In what way is that me.."come up with your answer to what I say before I even reply". I replied *after* your reply.

Was it the speed of the reply?


----------



## peter pettishrooms (Apr 20, 2015)

I grew up in a multicultural household and I can see that it varies from culture to culture. Generally, my American side is more accepting when it comes to expressing sadness and depression isn't as highly stigmatized. I remember when I was younger during the few times I've cried, I got the impression that my father would get angry at me for that. I've never seen my father cry and to him, crying is an irrational response to when things don't go as you had hoped. That you can't handle reality.


----------



## flummoxed (Jun 29, 2015)

Just going to parrot what most people said here about emotions being a real weakness and not just a perceived one. I think the quote below is a good way of thinking about it. Whether they realize it or not humans contain (at least) two competing personalities. The rational one which is our true conscious self and the emotional one which is our animal instincts. The more our emotional self pulls on our strings the less control we really have over our lives.
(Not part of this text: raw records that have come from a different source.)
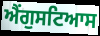
ਐਂਗੁਸਟਿਆਸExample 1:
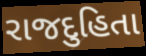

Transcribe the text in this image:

રાજદુહિતા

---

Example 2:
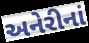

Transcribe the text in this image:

અનેરીનાં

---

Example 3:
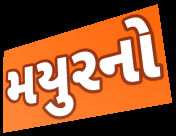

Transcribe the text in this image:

મયુરનો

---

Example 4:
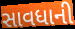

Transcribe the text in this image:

સાવધાની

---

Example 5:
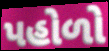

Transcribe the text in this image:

પહોળો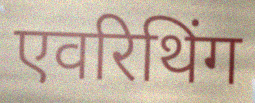
एवरिथिंगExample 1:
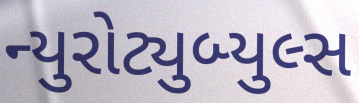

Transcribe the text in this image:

ન્યુરોટ્યુબ્યુલ્સ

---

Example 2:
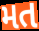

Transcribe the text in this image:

મત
We are not free to dictate the direction of our lives so long as another force exists which can pull us this way and that at a whim.

“I hover over myself
Watching.
Mind and body separated,
Each in control
As though there are two puppeteers
Working the strings of my marionette self.”
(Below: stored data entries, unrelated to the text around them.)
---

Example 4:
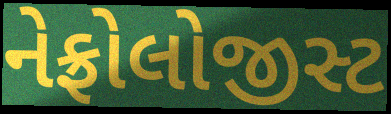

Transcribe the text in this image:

નેફ્રોલોજીસ્ટ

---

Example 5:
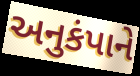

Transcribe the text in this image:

અનુકંપાને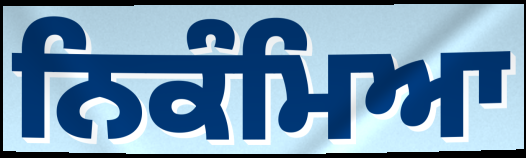
ਨਿਕੰਮਿਆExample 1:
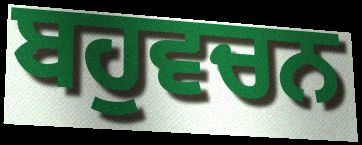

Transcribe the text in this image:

ਬਹੁਵਚਨ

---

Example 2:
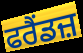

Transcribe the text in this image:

ਫਰੈਂਡਜ਼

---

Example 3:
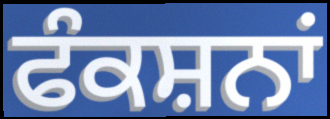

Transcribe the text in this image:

ਫੰਕਸ਼ਨਾਂ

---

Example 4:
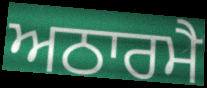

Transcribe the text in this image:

ਅਠਾਰਮੈ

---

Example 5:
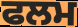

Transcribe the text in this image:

ਫਲਮ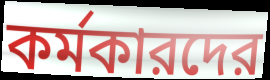
কর্মকারদের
― Stasia Ward Kehoe, Audition


----------



## Clyme (Jul 17, 2014)

Another Lost Cause said:


> I've always been a bit perplexed why showing emotions, especially sad-type emotions where one might shed a tear or two, is often considered to be a sign of weakness and worthy of condemnation. What's even more perplexing, is why there seems to be a high number of feeling types who are particularly apt to condemn such emotional expression as weakness. Why is showing emotion a sign of weakness?
> 
> My theory is that maybe people consider the strong showing of emotions to be evidence that the person is unable to adapt to a situation somehow, or maybe has lost the ability to react in some appropriate way. Perhaps feeling types expect themselves and others to have a command of emotion and scoff when others show a lack of such command? I don't know, I've always been interested in this perplexing bit of human psychology.
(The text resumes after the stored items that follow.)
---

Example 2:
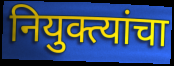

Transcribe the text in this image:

नियुक्त्यांचा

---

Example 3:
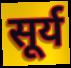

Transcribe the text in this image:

सूर्य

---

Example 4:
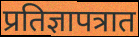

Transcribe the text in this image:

प्रतिज्ञापत्रात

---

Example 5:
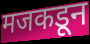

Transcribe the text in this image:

मजकडून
I don't know if this is correct at all, but I have a theory as well. I don't think people actually think so deeply about the inability to adapt or any of that. I think it's socialization and social conditioning above all else, but why is that value there? We live in legal-rational societies. The Enlightenment brought us the idea that reason was to be valued most strongly and that it was reason that aided us. Somewhere along the way, this was contrasted with emotion. I'm sure you're aware of the common spectrum where people believe that emotion is the antithesis of reason. As our societies were constructed and defined according to the ideas of the Enlightenment and the French or American Revolution (depending on where you are), so too were the values of science and reason embedded in us. It's reflected in our institutions everywhere. Unfortunately, emotion was incorrectly thrown in as reason's antithesis and viewed poorly as such. Anyway, I don't know if I'm correct, but I think that's the social basis of this in Western societies.


----------



## Jehneefur (Jun 18, 2013)

I think logic/reason go hand in hand with emotion. If something you care about is destroyed and/or killed or flourishes and becomes great- you naturally come to an emotional response. Success and failure- they have feelings tied to them.

For me, showing my feelings shows my authenticity/honesty. I am not here to mess around and pretend. I take life seriously, I have value- my time has value. From my own personal experience, I was on the brink of suicide- I could not help but be honest about these dark feelings and it revealed who was strong and who was weak around me. My expression of emotions revealed those who met and addressed these feelings and those who would avoid or take advantage of them. For some reason, the majority of guys thought I needed sex to make me happy- that's just my guess because they did everything they could to use the situation to get me in bed. But the problem was not about sex- it was about existence and purpose. Now that I have addressed the source of my depression & suicidal thoughts, I can help those who have those problems. My weakness has made me strong.

It's good to be upfront and honest- it's weak to hide or wallow in denial and not deal with problems.


----------



## Carpentet810 (Nov 17, 2013)

It depends on the motive behind it.

If you are doing it because you are a big wuss, people will grind your up like colon sausage.

If you do it to feint weakness in order to embolden opponents, so you can kick their legs out from under them, well that is something else all together.


----------



## Swordsman of Mana (Jan 7, 2011)

the phrase "don't let'em see you sweat" comes to mind. showing grief is not a weakness, but showing you are upset due to caring about the opinions of others is (more specifically, being upset at all is a weakness. showing such weakness is a further weakness because it gives people ammunition to hurt you or pressure you into doing things).


----------



## ShadowsRunner (Apr 24, 2013)

cybersloth81 said:


> Cheers, I havnt had an infraction for a while.


lawl.


----------